DeepMind Unveils AI Fact-Checking Tool SAFE with Superhuman Accuracy

2024-03-29

Google's DeepMind research team recently released a remarkable new discovery: an artificial intelligence system called "Search Augmented Fact Evaluator" (SAFE) that surpasses human fact-checkers in evaluating the accuracy of information generated by large language models.

The paper titled "Long-Form Facts in Large Language Models" has been published on the preprint server arXiv, detailing the workings of SAFE. SAFE is capable of breaking down the text generated by large language models into individual facts and determining the accuracy of each statement through Google searches.

This "superhuman" performance has sparked widespread discussion in the industry. Researchers found that SAFE matched the evaluations of human annotators in a dataset of 16,000 facts with an accuracy rate of 72%. Furthermore, in the 100 samples where SAFE disagreed with human annotators, SAFE's judgments were proven correct in 76% of cases.

However, some experts have expressed skepticism regarding the "superhuman" performance mentioned in the paper. Prominent AI researcher Gary Marcus pointed out on Twitter that this "superhuman" description may only be relative to low-paid crowd workers rather than actual human fact-checkers. He believes that this description is misleading and emphasizes the need to benchmark SAFE against expert human fact-checkers for more accurate conclusions.

Nevertheless, one notable advantage of SAFE is its cost-effectiveness. Researchers found that using this AI system for fact-checking costs approximately 20 times less than employing human fact-checkers. As the volume of information generated by language models continues to increase, an economically efficient and scalable verification method becomes increasingly important.

The DeepMind team also utilized SAFE to evaluate the factual accuracy of 13 top language models across four series on a new benchmark called LongFact. The results showed that larger models generally produced fewer factual errors.

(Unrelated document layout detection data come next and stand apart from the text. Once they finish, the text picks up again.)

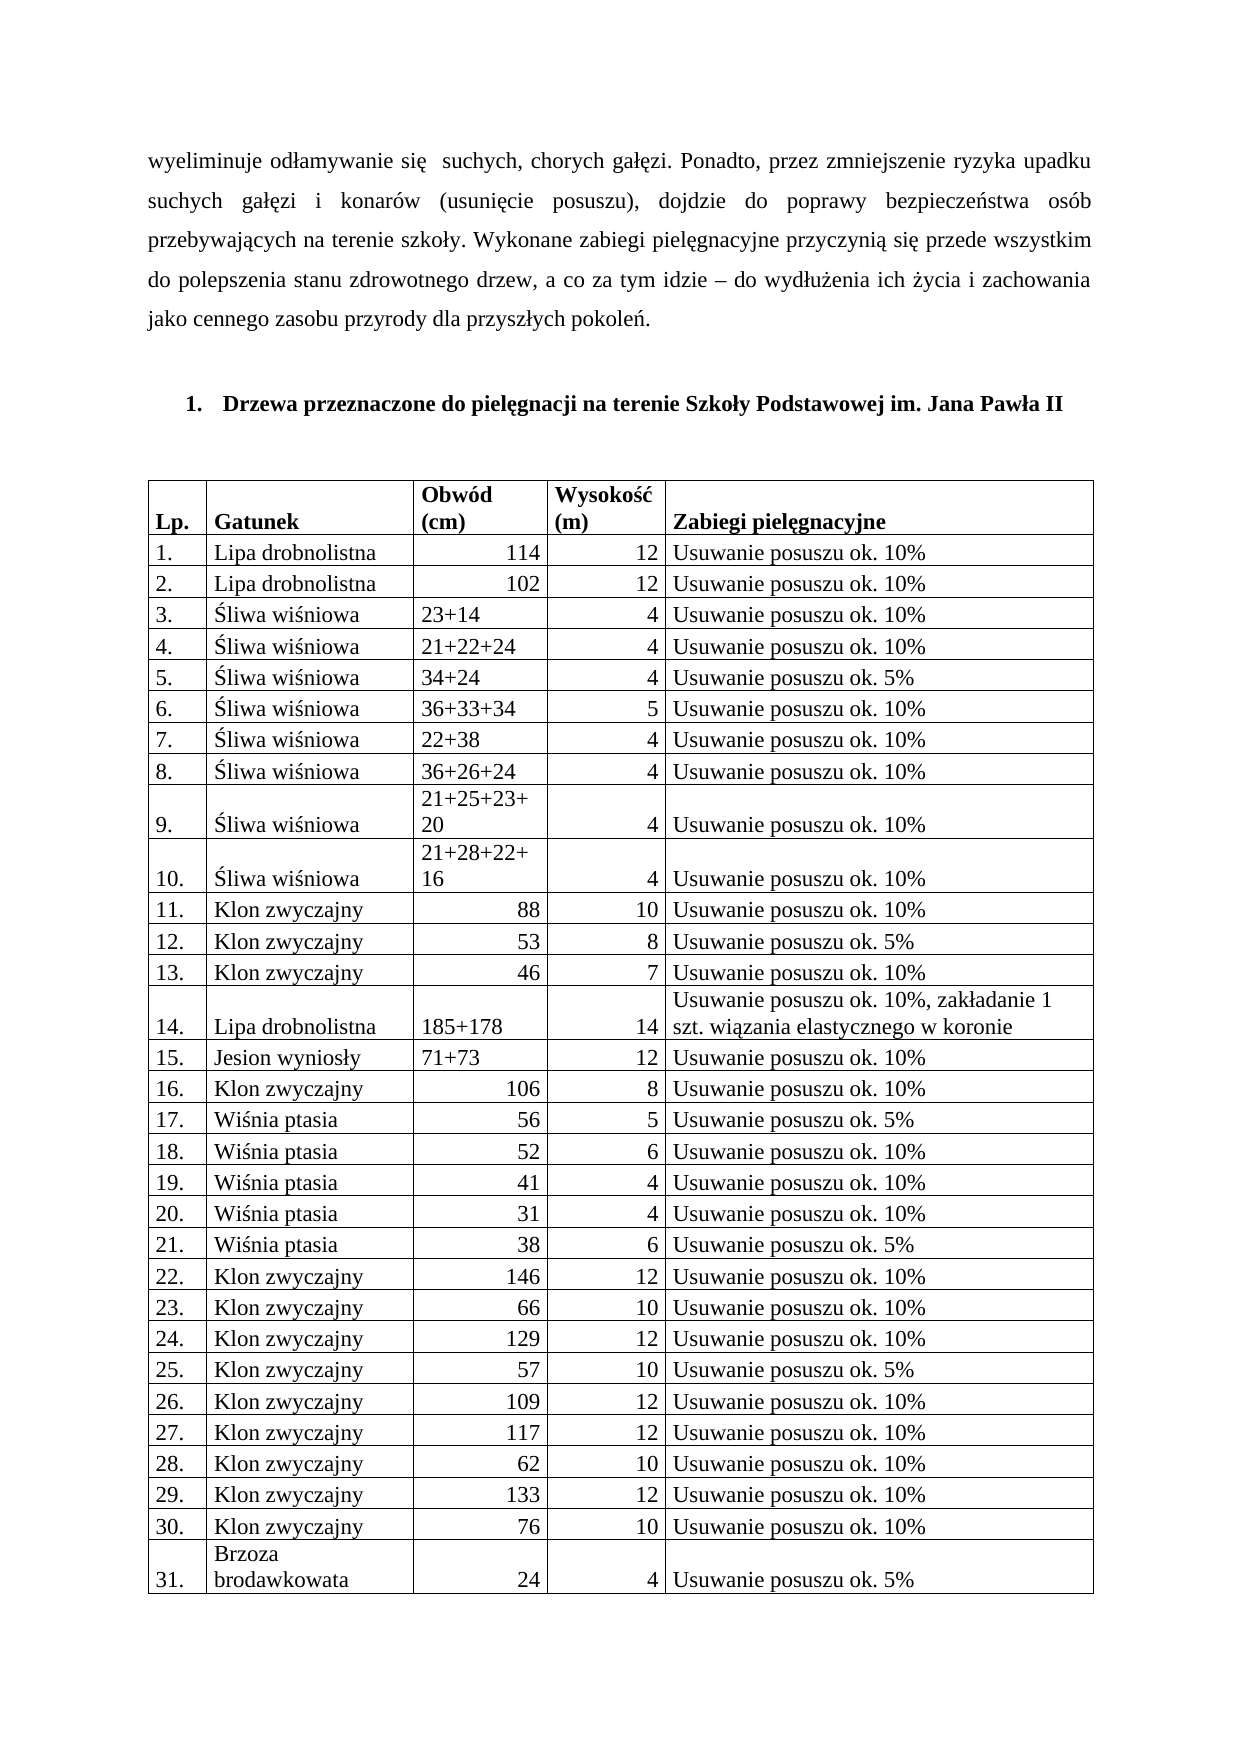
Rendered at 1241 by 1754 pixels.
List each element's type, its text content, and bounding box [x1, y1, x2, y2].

table_cell Usuwanie posuszu ok. 10% [666, 1165, 1093, 1195]
table_cell 23. [149, 1290, 206, 1320]
table_cell Lipa drobnolistna [207, 986, 413, 1039]
list Drzewa przeznaczone do pielęgnacji na terenie Szkoły Podstawowej im. Jana Pawła II [185, 390, 1093, 416]
table_cell 23+14 [414, 598, 547, 628]
table_cell 25. [149, 1353, 206, 1383]
table_cell 18. [149, 1134, 206, 1164]
table_cell 15. [149, 1040, 206, 1070]
table_cell 36+33+34 [414, 691, 547, 722]
table_cell 4 [548, 1540, 665, 1593]
table_cell Klon zwyczajny [207, 1478, 413, 1508]
table_cell Usuwanie posuszu ok. 10% [666, 785, 1093, 838]
table_header Obwód (cm) [414, 481, 547, 534]
table_cell Śliwa wiśniowa [207, 691, 413, 722]
table_cell Usuwanie posuszu ok. 10% [666, 839, 1093, 892]
table_cell Śliwa wiśniowa [207, 754, 413, 784]
table_cell Usuwanie posuszu ok. 10% [666, 1259, 1093, 1289]
table_cell Usuwanie posuszu ok. 10%, zakładanie 1 szt. wiązania elastycznego w koronie [666, 986, 1093, 1039]
table_cell 24 [414, 1540, 547, 1593]
table_cell 4 [548, 629, 665, 659]
table_cell Usuwanie posuszu ok. 5% [666, 924, 1093, 954]
table_cell 6 [548, 1228, 665, 1258]
table_cell 12 [548, 566, 665, 597]
table_cell Usuwanie posuszu ok. 10% [666, 1415, 1093, 1445]
table_cell Klon zwyczajny [207, 1353, 413, 1383]
table_cell 11. [149, 893, 206, 923]
table_cell 106 [414, 1071, 547, 1102]
table_cell 146 [414, 1259, 547, 1289]
table_cell Śliwa wiśniowa [207, 660, 413, 690]
table_cell Wiśnia ptasia [207, 1103, 413, 1133]
table_cell Śliwa wiśniowa [207, 723, 413, 753]
table_cell Klon zwyczajny [207, 1259, 413, 1289]
table_cell 12 [548, 1384, 665, 1414]
table_cell Klon zwyczajny [207, 1071, 413, 1102]
table_cell Usuwanie posuszu ok. 5% [666, 660, 1093, 690]
table_cell 3. [149, 598, 206, 628]
table_cell 5. [149, 660, 206, 690]
table_cell 10. [149, 839, 206, 892]
table_cell 13. [149, 955, 206, 985]
table_cell 21. [149, 1228, 206, 1258]
table_cell Usuwanie posuszu ok. 10% [666, 955, 1093, 985]
table_cell 109 [414, 1384, 547, 1414]
table_cell 12 [548, 1321, 665, 1352]
table_cell 88 [414, 893, 547, 923]
table_cell 10 [548, 1509, 665, 1539]
table_cell 4 [548, 598, 665, 628]
table_cell 12 [548, 535, 665, 565]
table_cell 14 [548, 986, 665, 1039]
table_cell 16. [149, 1071, 206, 1102]
table_cell 4 [548, 1196, 665, 1227]
table_cell 4 [548, 785, 665, 838]
table_cell 2. [149, 566, 206, 597]
table_cell 21+25+23+20 [414, 785, 547, 838]
table_cell 10 [548, 1446, 665, 1477]
table_cell Usuwanie posuszu ok. 10% [666, 691, 1093, 722]
table_cell Klon zwyczajny [207, 1415, 413, 1445]
table_cell Usuwanie posuszu ok. 5% [666, 1228, 1093, 1258]
table_cell Usuwanie posuszu ok. 10% [666, 1384, 1093, 1414]
table_cell 8. [149, 754, 206, 784]
table_cell 4 [548, 1165, 665, 1195]
table_cell 21+28+22+16 [414, 839, 547, 892]
table_cell Klon zwyczajny [207, 1321, 413, 1352]
table_cell Usuwanie posuszu ok. 10% [666, 1478, 1093, 1508]
table_cell 38 [414, 1228, 547, 1258]
table_cell Klon zwyczajny [207, 1290, 413, 1320]
table_cell Usuwanie posuszu ok. 10% [666, 1071, 1093, 1102]
table_cell Usuwanie posuszu ok. 10% [666, 1321, 1093, 1352]
table_cell Klon zwyczajny [207, 924, 413, 954]
table_cell Wiśnia ptasia [207, 1228, 413, 1258]
table_cell Usuwanie posuszu ok. 5% [666, 1353, 1093, 1383]
table_cell Wiśnia ptasia [207, 1196, 413, 1227]
table_cell 117 [414, 1415, 547, 1445]
table_cell 31 [414, 1196, 547, 1227]
table_cell Brzoza brodawkowata [207, 1540, 413, 1593]
table_cell 6. [149, 691, 206, 722]
table_cell Wiśnia ptasia [207, 1165, 413, 1195]
table_cell 76 [414, 1509, 547, 1539]
table_cell 4 [548, 754, 665, 784]
table_cell Usuwanie posuszu ok. 10% [666, 1290, 1093, 1320]
table_cell Usuwanie posuszu ok. 10% [666, 754, 1093, 784]
table_cell 5 [548, 691, 665, 722]
table_cell Klon zwyczajny [207, 893, 413, 923]
table_cell Śliwa wiśniowa [207, 785, 413, 838]
table_cell 8 [548, 924, 665, 954]
table_cell 4 [548, 839, 665, 892]
table_cell 31. [149, 1540, 206, 1593]
table_cell 9. [149, 785, 206, 838]
table_cell 12 [548, 1415, 665, 1445]
table_cell 22+38 [414, 723, 547, 753]
table_cell Śliwa wiśniowa [207, 598, 413, 628]
table_cell 57 [414, 1353, 547, 1383]
table_cell Usuwanie posuszu ok. 10% [666, 893, 1093, 923]
table_cell 129 [414, 1321, 547, 1352]
table_cell Klon zwyczajny [207, 955, 413, 985]
table_cell 10 [548, 1290, 665, 1320]
table_cell 114 [414, 535, 547, 565]
table_cell 46 [414, 955, 547, 985]
table_cell Klon zwyczajny [207, 1509, 413, 1539]
table_cell 185+178 [414, 986, 547, 1039]
table_cell 22. [149, 1259, 206, 1289]
table_cell Jesion wyniosły [207, 1040, 413, 1070]
table_cell Usuwanie posuszu ok. 10% [666, 1509, 1093, 1539]
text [148, 148, 1093, 332]
table_cell 1. [149, 535, 206, 565]
table_cell 26. [149, 1384, 206, 1414]
table_cell Usuwanie posuszu ok. 5% [666, 1103, 1093, 1133]
table_cell 53 [414, 924, 547, 954]
table_cell 21+22+24 [414, 629, 547, 659]
table_header Wysokość (m) [548, 481, 665, 534]
table_cell 30. [149, 1509, 206, 1539]
table_cell Usuwanie posuszu ok. 10% [666, 598, 1093, 628]
table_cell Klon zwyczajny [207, 1446, 413, 1477]
table_cell 24. [149, 1321, 206, 1352]
table_cell 10 [548, 1353, 665, 1383]
table_cell 52 [414, 1134, 547, 1164]
table_cell Śliwa wiśniowa [207, 839, 413, 892]
table_cell Lipa drobnolistna [207, 535, 413, 565]
table_header Zabiegi pielęgnacyjne [666, 481, 1093, 534]
table_cell Usuwanie posuszu ok. 10% [666, 629, 1093, 659]
table_cell 102 [414, 566, 547, 597]
table_cell Usuwanie posuszu ok. 10% [666, 723, 1093, 753]
table_cell 71+73 [414, 1040, 547, 1070]
table_cell Usuwanie posuszu ok. 10% [666, 1446, 1093, 1477]
table_cell 29. [149, 1478, 206, 1508]
table_cell 12. [149, 924, 206, 954]
table_cell 34+24 [414, 660, 547, 690]
table_cell 12 [548, 1040, 665, 1070]
table_cell 4 [548, 723, 665, 753]
table_cell Śliwa wiśniowa [207, 629, 413, 659]
table_cell Usuwanie posuszu ok. 10% [666, 1196, 1093, 1227]
table_cell 17. [149, 1103, 206, 1133]
table_cell 28. [149, 1446, 206, 1477]
table_cell 4. [149, 629, 206, 659]
table_cell 27. [149, 1415, 206, 1445]
table_cell Usuwanie posuszu ok. 10% [666, 1040, 1093, 1070]
table_cell Usuwanie posuszu ok. 10% [666, 535, 1093, 565]
table_cell 56 [414, 1103, 547, 1133]
table_cell 62 [414, 1446, 547, 1477]
table_cell Wiśnia ptasia [207, 1134, 413, 1164]
table_cell 19. [149, 1165, 206, 1195]
table_cell Usuwanie posuszu ok. 10% [666, 566, 1093, 597]
table_cell 36+26+24 [414, 754, 547, 784]
table_cell Lipa drobnolistna [207, 566, 413, 597]
table_cell 6 [548, 1134, 665, 1164]
table_cell 7 [548, 955, 665, 985]
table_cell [666, 1540, 1093, 1593]
table_cell 133 [414, 1478, 547, 1508]
table_cell 8 [548, 1071, 665, 1102]
table_cell 4 [548, 660, 665, 690]
table_cell Klon zwyczajny [207, 1384, 413, 1414]
table_cell 12 [548, 1478, 665, 1508]
table_cell 12 [548, 1259, 665, 1289]
table_cell 7. [149, 723, 206, 753]
table_header Gatunek [207, 481, 413, 534]
table_cell 66 [414, 1290, 547, 1320]
table_cell 5 [548, 1103, 665, 1133]
table_cell 14. [149, 986, 206, 1039]
table_cell 41 [414, 1165, 547, 1195]
table_cell 10 [548, 893, 665, 923]
table_cell Usuwanie posuszu ok. 10% [666, 1134, 1093, 1164]
table_cell 20. [149, 1196, 206, 1227]
table_header Lp. [149, 481, 206, 534]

However, even the best-performing models generated a significant number of false statements, highlighting the risks of overreliance on language models and the crucial role that automated fact-checking tools like SAFE play in mitigating these risks.

Although the code for SAFE and the LongFact dataset have been open-sourced on GitHub, allowing other researchers to delve into further study and development, more transparency is needed regarding the human baselines used in the research. Understanding the background of crowd workers and the specific details of the fact-checking process is crucial for accurately assessing SAFE's capabilities.

As tech giants continue to develop more powerful language models for various applications such as search and virtual assistants, the ability to automatically verify the outputs of these systems becomes increasingly important. Tools like SAFE represent a significant step towards establishing trust and accountability.